**What is being asked:**
In the R forum thread below, why does replacing the A values in the data frame with 1 produce NAs instead of 1's? Answer in one to three sentences.

**Text segment:**
::::
Reputation:
I have a dataframe, titled gen
, which is a data frame made up of A's, C's, G's, T's, and 0's. I would like to replace the A with a 1, the C with a 2, the G with a 3, and the T with a 4. When I try using the code gen1[gen1 == "A"] = 1
, I get the error message:
Warning messages:
1: In `[<-.factor`(`*tmp*`, thisvar, value = "1") :
invalid factor level, NAs generated
The resulting data frame has all of the A's replaced, but there are NA's instead of 1's.
Does anyone know how to do this correctly?
Thanks
Upvotes: 1
Views: 2175
Reputation: 1892
You can do this by setting argument stringAsFactors = False
while making the Data Frame. By default it is true.
Example Code:
d <- data.frame(a=c('A','C','G','T','0'),b=c('C','A','G','A','0'), stringsAsFactors = FALSE)
> d
a b
1 A C
2 C A
3 G G
4 T A
5 0 0
> d[d=='A']<- '1'
> d
a b
1 1 C
2 C 1
3 G G
4 T 1
5 0 0
Upvotes: 0
Reputation: 121568
You can use coerce your column factors to integer using as.integer
:
Using sapply
:
sapply(gen1,as.integer)
and colwise
from plyr
:
library(plyr)
colwise(as.integer)(gen1)
For example, I generate first a data.frame of A,B,C and D:
set.seed(1)
gen1 <- as.data.frame(matrix(sample(LETTERS[1:4], 4 * 5, rep = TRUE), ncol = 4))
## V1 V2 V3 V4
## 1 B D A B
## 2 B D A C
## 3 C C C D
## 4 D C B B
## 5 A A D D
library(plyr)
colwise(as.integer)(gen1)
## V1 V2 V3 V4
## 1 2 3 1 1
## 2 2 3 1 2
## 3 3 2 3 3
## 4 4 2 2 1
## 5 1 1 4 3
sapply(gen1, as.integer)
## V1 V2 V3 V4
## [1,] 2 3 1 1
## [2,] 2 3 1 2
## [3,] 3 2 3 3
## [4,] 4 2 2 1
## [5,] 1 1 4 3
The warning messages is explicit , invalid factor level, NAs generated
.
You get the error because you try to modify a factor value with a value that don't belong to levels set, So it will replaced by NA. I will reproduce the error :
h <- data.frame(xx = factor(c("A","B")) )
h[h == "A"] <- "C" ## C don't belong to levels of xx
Warning message:
In `[<-.factor`(`*tmp*`, thisvar, value = "C") :
invalid factor level, NA generated
Upvotes: 1
::::
Bounding box coordinate data
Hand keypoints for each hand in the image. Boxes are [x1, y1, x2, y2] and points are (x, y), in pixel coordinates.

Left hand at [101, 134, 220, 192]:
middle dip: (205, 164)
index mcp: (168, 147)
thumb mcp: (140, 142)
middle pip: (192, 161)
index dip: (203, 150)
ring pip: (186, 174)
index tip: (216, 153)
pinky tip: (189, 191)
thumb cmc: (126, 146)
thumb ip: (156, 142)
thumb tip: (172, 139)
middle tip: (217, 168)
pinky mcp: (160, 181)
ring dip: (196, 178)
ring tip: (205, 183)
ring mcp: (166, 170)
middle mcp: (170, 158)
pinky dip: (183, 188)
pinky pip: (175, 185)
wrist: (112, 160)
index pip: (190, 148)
::::
**Response area:**
The data frame's columns are factors, and the assigned value "1" is not among the factor's existing levels. Assigning a value outside the level set makes R replace it with NA and issue the "invalid factor level, NAs generated" warning.